Now if you layer on top of this the general belief that countries with greater mineral resources tend to be less developed from a democratic standpoint -- and would be less likely to share the same economic incentives of Western nations -- things get even more interesting. In this regard, "raw materials are usually found in troublespots, rather than liberal democracies (Canada and Norway being among the honourable exceptions). This is no coincidence. Raw material wealth is often described as a curse, having an effect similar to inherited wealth on younger generations. Governments simply skim the wealth from the resource sector, rather than build up other industries or create legal structures that give property rights to the broad population. Corruption flourishes.

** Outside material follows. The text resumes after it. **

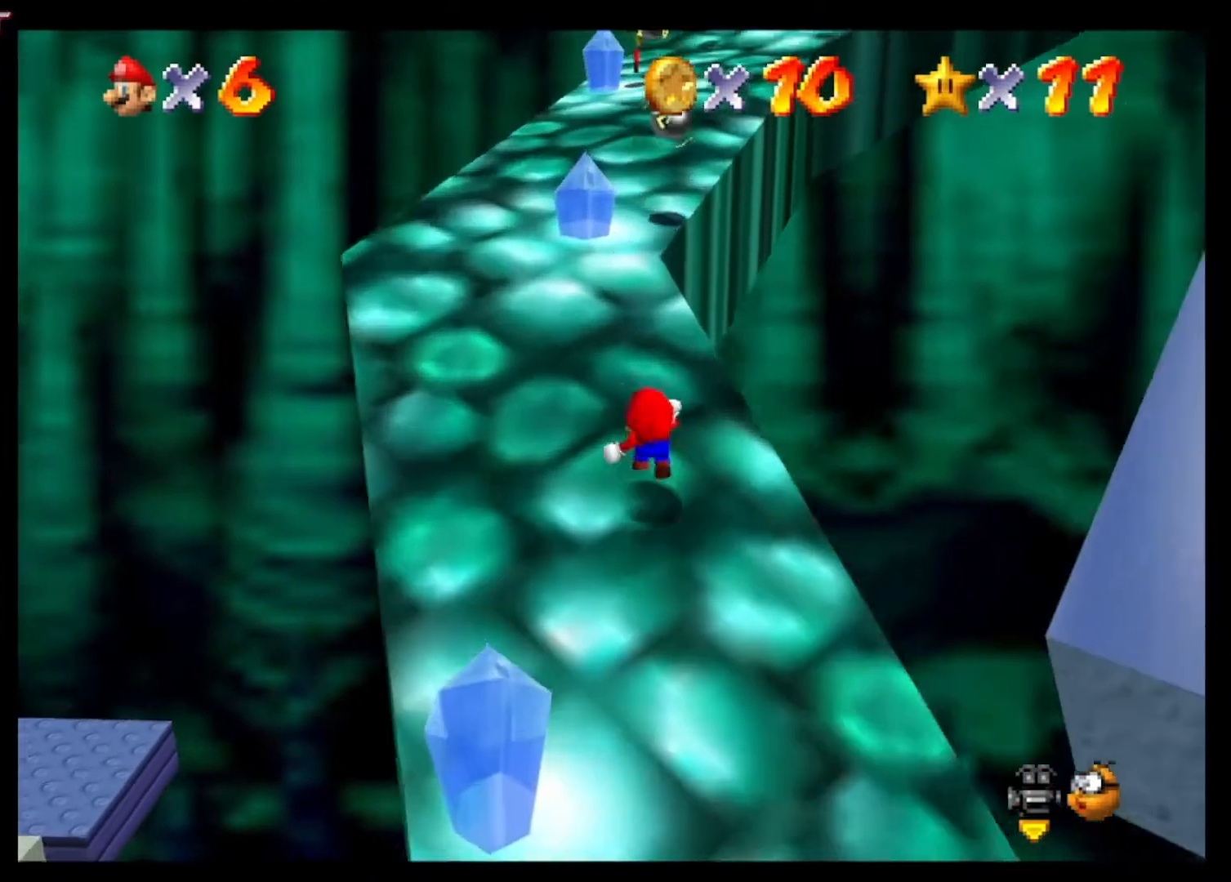
{"buttons": ["A", "L2"], "left_stick": "up", "right_stick": "center", "events": [[100, "A", "up"], [333, "A", "down"]]}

So high commodity prices tend to take money away from 'nice' people and give it to 'nasty' people."

Personally -- and unfortunately -- I believe The Economist is onto something here. But just as sophisticated procurement organizations are best equipped to manage through volatility to get ahead of the competition in challenging times, more sophisticated nations are likely to think through the implications and strategies to deal with military scenarios based on rising commodity markets (versus just acting impulsively to secure short-term interests). In some cases, this might mean investing more in actions to secure long-term interests and international security (e.g., doing something about that yahoo in Venezeula). Perhaps it might mean thinking more seriously about the game theory involved in China's thirst for securing commodities to fuel its growth. Or, as the article suggests, we could all just "put on helmets" as a last resort.